Outraged citizens are protesting that millions of dollars of Napa County treasury funds are in the hands of banks whose unethical business practices contributed to the 2008 financial meltdown: Bank of America and Wells Fargo. Wells Fargo is being sued by the U.S. government for fraudulent mortgage-issuing practices, and both banks are part of last week’s $8.5 billion settlement with federal regulators for foreclosure violations.
Move Our Money is a citizens’ group that, since January of last year, has been investigating county treasury practices and seeking policies for different management of public money. The group wants public funds to be held instead by institutions that are socially responsible.
Paul Moser, 63, is a Move Our Money member who lost much of his retirement in the 2008 meltdown. Moser says this is the first time in his life that he’s participated in activism of any kind. “At my age, it’s kind of difficult to make it all back,” said Moser, who, after the banking failure, spent eight months picketing in front of Wells Fargo and Bank of America in Napa.
“People want Wells Fargo to be about the Old West stagecoach and for Bank of America to be the same institution that granted loans after the earthquake of 1906,” said Moser. “But things are desperately different now. The financial sector is no longer a responsible partner in our society. It’s the kind of shock that is way too disturbing for us to handle.”
The pending federal lawsuit against Wells Fargo is an attempt by the U.S. government to gain compensation for money the bank wrongfully obtained as a result of “breach of fiduciary duty, gross negligence and . . . [mortgages] wrongfully certified.” The Los Angeles Times on Dec. 10 reported another lawsuit by defrauded homeowners accusing “Wells Fargo & Co. of reneging on a sweeping mortgage-modification deal” established in a San Jose case in 2010.

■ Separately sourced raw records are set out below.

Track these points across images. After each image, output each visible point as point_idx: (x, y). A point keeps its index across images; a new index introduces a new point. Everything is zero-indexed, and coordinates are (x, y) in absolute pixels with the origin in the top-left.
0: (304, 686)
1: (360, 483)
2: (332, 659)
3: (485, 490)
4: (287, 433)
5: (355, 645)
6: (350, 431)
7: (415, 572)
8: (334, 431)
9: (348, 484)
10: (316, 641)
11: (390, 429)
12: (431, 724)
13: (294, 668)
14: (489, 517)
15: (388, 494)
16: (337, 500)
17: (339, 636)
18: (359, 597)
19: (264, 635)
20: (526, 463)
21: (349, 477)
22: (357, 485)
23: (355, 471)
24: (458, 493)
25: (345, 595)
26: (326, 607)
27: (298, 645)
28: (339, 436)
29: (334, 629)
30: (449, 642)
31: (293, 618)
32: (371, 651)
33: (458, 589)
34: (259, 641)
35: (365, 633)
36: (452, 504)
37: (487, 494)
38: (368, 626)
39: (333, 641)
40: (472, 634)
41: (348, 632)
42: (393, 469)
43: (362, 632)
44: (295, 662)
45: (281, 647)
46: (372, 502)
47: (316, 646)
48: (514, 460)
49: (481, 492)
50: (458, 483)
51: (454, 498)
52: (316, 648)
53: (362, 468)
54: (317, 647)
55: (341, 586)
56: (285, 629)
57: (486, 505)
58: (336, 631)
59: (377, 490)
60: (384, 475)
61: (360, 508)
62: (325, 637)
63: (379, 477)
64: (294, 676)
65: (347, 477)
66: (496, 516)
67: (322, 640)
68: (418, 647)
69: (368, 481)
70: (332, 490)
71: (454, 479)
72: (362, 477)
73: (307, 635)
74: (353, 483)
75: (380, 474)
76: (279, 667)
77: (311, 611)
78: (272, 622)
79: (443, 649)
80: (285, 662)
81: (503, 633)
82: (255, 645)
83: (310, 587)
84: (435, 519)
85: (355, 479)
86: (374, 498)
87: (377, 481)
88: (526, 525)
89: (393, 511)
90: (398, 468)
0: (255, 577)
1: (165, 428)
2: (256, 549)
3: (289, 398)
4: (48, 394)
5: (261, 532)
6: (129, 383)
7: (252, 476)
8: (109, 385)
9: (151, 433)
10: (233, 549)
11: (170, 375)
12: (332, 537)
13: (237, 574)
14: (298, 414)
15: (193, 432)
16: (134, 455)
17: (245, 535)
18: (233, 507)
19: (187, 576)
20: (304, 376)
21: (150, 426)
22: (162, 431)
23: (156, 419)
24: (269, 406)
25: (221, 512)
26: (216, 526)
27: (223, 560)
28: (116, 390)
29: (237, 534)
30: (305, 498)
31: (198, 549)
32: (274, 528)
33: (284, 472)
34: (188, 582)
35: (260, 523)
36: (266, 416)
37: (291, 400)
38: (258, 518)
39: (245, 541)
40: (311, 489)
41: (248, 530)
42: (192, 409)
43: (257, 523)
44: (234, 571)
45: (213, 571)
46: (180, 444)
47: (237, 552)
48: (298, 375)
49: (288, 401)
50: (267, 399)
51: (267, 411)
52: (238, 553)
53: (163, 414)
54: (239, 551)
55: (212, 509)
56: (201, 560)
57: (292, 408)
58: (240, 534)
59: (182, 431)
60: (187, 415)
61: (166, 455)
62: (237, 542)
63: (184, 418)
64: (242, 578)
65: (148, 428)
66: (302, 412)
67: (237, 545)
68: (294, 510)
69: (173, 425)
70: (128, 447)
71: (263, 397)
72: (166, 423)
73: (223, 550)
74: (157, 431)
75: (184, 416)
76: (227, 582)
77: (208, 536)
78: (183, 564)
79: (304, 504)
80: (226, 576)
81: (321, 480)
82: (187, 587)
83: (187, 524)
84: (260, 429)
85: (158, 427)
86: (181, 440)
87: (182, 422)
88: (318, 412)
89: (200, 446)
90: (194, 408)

The county of Napa uses Wells Fargo and Bank of America for checking accounts. Treasurer Tamie Frasier says the treasury amount in investments can fluctuate daily, but on Dec. 7 was over $465 million invested in bonds and treasuries held for safekeeping with Bank of New York. The remaining millions circulate as part of the cash flow. “The amount in checking accounts at Wells Fargo and Bank of America,” Frasier told the Bohemian last month, “is about $8 million in outstanding checks.” (Between July 1, 2011, and June 30, 2012, the county paid $99,000 to Wells Fargo and $3,500 to Bank of America for checking services.)

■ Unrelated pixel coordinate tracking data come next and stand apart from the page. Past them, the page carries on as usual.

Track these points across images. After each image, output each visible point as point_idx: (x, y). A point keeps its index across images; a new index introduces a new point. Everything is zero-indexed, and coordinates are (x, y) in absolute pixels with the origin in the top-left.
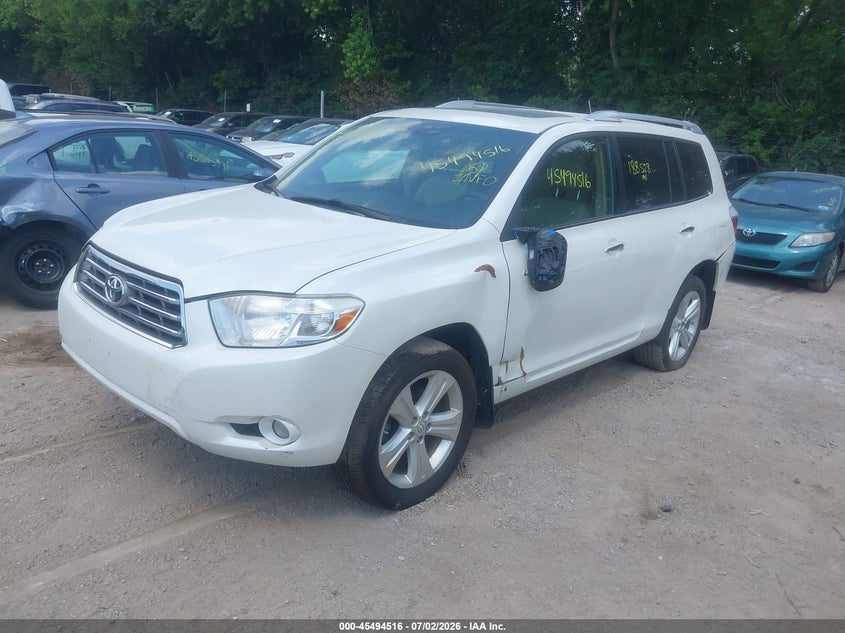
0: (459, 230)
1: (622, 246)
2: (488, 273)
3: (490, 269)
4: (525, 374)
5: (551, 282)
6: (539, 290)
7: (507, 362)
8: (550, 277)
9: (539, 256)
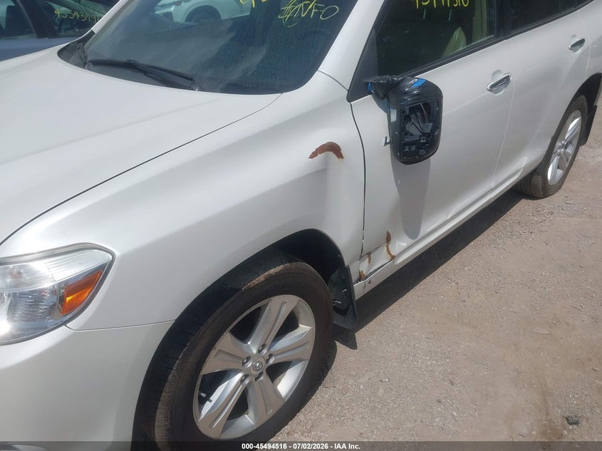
0: (285, 94)
1: (508, 78)
2: (332, 155)
3: (334, 149)
4: (393, 258)
5: (422, 151)
6: (406, 163)
7: (369, 254)
8: (420, 146)
9: (404, 118)
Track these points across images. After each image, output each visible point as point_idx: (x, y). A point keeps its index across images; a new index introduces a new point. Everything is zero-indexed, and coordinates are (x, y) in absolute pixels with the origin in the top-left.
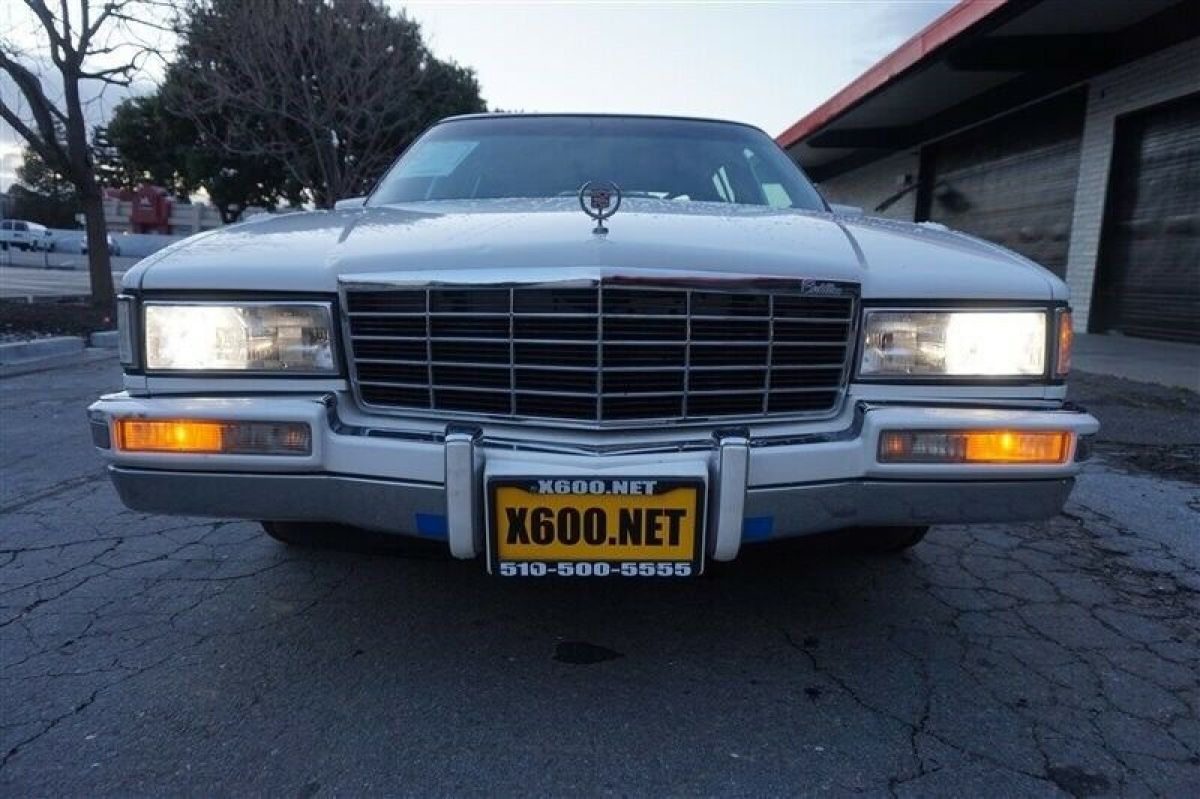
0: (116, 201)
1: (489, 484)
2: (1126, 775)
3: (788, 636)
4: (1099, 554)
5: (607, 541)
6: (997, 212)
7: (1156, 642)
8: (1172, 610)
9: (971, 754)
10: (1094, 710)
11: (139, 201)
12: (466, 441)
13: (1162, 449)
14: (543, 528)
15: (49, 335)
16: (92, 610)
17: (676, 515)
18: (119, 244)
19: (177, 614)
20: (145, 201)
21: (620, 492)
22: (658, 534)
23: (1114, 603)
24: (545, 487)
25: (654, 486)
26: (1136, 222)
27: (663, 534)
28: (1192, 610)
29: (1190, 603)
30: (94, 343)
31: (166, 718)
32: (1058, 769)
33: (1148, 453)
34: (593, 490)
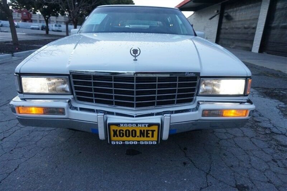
0: (17, 13)
1: (108, 125)
2: (253, 186)
3: (180, 147)
4: (254, 122)
5: (137, 137)
6: (239, 21)
7: (264, 148)
8: (269, 139)
9: (219, 181)
10: (248, 168)
11: (23, 13)
12: (102, 115)
13: (272, 90)
14: (121, 134)
15: (3, 53)
16: (17, 140)
17: (153, 131)
18: (19, 25)
19: (37, 141)
20: (25, 13)
21: (139, 126)
22: (149, 135)
23: (256, 137)
24: (121, 125)
25: (148, 125)
26: (273, 25)
27: (150, 135)
28: (273, 139)
29: (274, 137)
30: (14, 56)
31: (35, 172)
32: (238, 185)
33: (269, 91)
34: (133, 126)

During tax time, incoming tax payments can reach between $15 million and $20 million per day. The Napa County “Monthly Investment Report” from Dec. 2011 shows that on Dec. 15, checking account funds totaling $72,028,011 were used for overnight investment. On Dec. 20, the same investment was made using $56,580,408 in checking account funds. Figures for March 1 shows that $17,525,578 of checking account funds were used.

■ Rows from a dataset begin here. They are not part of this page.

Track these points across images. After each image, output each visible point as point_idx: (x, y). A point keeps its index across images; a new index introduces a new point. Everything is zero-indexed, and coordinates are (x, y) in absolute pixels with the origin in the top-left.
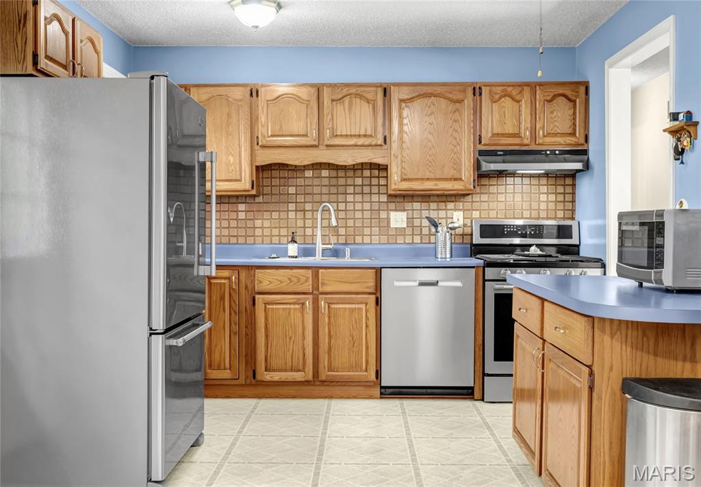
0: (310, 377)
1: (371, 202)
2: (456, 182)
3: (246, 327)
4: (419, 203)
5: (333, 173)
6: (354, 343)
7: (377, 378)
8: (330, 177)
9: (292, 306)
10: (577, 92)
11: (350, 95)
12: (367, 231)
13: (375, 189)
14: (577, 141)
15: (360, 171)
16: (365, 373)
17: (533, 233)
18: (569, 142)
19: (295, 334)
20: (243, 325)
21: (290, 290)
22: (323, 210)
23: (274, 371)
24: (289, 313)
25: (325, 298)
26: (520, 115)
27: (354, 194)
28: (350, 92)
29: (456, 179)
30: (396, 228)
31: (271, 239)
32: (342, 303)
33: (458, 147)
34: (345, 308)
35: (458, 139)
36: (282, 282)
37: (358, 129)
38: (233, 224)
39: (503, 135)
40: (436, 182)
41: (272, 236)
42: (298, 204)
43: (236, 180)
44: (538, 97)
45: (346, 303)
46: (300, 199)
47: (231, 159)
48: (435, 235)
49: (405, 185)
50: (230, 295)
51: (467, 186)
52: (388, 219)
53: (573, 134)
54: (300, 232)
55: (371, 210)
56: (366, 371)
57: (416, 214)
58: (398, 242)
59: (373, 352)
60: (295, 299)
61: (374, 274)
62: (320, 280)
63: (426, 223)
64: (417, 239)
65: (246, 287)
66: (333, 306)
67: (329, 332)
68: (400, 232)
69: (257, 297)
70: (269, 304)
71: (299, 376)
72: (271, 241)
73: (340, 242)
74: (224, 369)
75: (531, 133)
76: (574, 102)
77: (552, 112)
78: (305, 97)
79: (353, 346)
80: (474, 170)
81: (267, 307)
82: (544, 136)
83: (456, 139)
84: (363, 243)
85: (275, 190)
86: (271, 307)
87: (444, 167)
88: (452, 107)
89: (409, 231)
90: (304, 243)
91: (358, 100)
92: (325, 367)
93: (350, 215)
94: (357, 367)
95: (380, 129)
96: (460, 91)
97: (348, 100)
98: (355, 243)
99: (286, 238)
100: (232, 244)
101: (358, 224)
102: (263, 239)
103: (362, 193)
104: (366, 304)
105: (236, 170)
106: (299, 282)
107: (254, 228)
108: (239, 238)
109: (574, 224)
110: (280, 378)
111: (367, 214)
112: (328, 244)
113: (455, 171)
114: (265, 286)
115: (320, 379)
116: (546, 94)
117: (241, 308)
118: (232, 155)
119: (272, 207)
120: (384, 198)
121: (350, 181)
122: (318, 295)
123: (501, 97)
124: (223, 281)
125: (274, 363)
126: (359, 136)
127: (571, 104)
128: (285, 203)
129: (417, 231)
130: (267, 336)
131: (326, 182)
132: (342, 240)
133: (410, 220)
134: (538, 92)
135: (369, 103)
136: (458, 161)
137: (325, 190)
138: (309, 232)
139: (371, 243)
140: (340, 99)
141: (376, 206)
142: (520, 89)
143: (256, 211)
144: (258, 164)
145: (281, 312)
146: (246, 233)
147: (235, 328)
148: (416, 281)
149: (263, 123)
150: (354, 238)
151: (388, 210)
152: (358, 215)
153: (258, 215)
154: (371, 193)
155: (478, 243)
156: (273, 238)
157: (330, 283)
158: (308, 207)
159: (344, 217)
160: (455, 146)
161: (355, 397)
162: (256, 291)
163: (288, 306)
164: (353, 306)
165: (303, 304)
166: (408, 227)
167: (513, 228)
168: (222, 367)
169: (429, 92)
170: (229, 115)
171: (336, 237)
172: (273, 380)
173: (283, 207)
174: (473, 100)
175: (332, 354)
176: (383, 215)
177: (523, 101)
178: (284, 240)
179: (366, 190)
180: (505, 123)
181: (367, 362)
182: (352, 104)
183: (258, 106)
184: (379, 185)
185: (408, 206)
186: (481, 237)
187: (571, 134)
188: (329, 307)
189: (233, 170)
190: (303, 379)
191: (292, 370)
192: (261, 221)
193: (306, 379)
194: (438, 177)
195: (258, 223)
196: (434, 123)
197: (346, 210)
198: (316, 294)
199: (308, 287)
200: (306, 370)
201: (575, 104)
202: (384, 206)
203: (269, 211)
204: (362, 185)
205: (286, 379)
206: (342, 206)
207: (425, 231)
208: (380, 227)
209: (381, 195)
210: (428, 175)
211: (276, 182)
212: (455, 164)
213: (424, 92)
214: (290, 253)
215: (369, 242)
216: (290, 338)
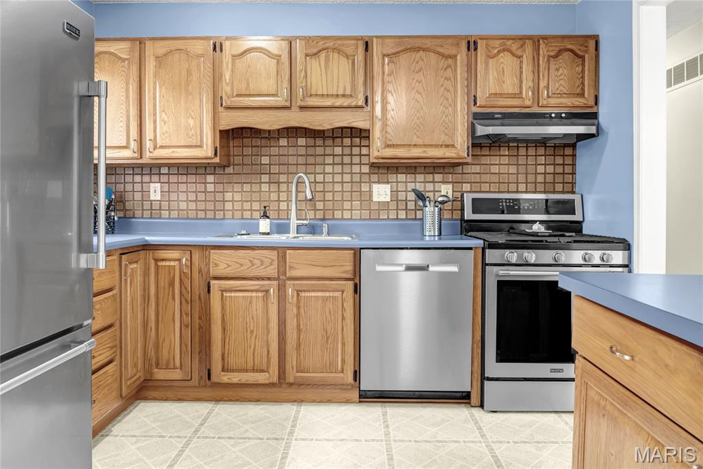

According to Move Our Money co-organizer Gary Orton, the Wells Fargo checking funds were applied to an investment practice known as overnight sweep repo, in which checking deposits are used as overnight investments by Wells Fargo and returned the next morning with interest. After the group began investigating in January—including letters to and meetings with the treasurer, the Treasury Oversight Committee and the board of supervisors—the treasurer’s office discontinued these investments with Wells Fargo.
“There is a depositary function and an investment function of the treasurer’s office. When you do the overnight sweep repo, that’s investment,” says Orton. “The county stopped them. But they could turn around tomorrow and start them up again because there is no policy to stop them; they have no written internal control policy.”
Frasier explains that the sweeps were stopped because the interest income was not sufficient, and that the funds were not at risk because they were over-collateralized. Frasier adds that the county has been working with Wells Fargo and Bank of America since 2003.
The county is now planning to put out a bid so that banks can be chosen according to policy. “We’re going to put out an RFP [request for proposal], so any bank in the area can respond,” says Frasier, who explains that it might be difficult for a small institution to put up the collateral required by state code and supply services required by the county.
Orton fears that when the banking services contract goes out to bid, Wells Fargo and Bank of America may underbid smaller institutions. “We shouldn’t be rewarding the unethical banks,” says Orton.